» **YOUR INSTRUCTIONS**: Using the entries below, quote exactly the span of lines that begins with the line containing "input logic d, clk, reset, en;" and ends with the final line.

╭─ PROVIDED INFORMATION

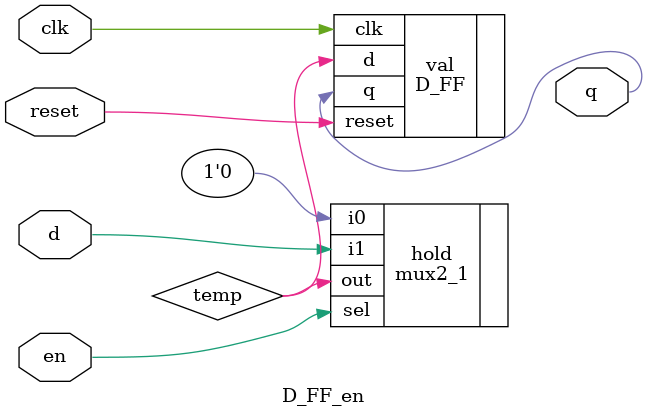
<source format=sv>
module D_FF_en (q, d, clk, reset, en);
	input logic d, clk, reset, en;
	output logic q;
	
	logic temp;
	mux2_1 hold (.out(temp), .i0(1'b0), .i1(d), .sel(en));
	D_FF val (.q(q), .d(temp), .reset(reset), .clk(clk));
	
endmodule 
</source>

╰─

» **FINISHED TASK**:
	input logic d, clk, reset, en;
	output logic q;
	
	logic temp;
	mux2_1 hold (.out(temp), .i0(1'b0), .i1(d), .sel(en));
	D_FF val (.q(q), .d(temp), .reset(reset), .clk(clk));
	
endmodule 
</source>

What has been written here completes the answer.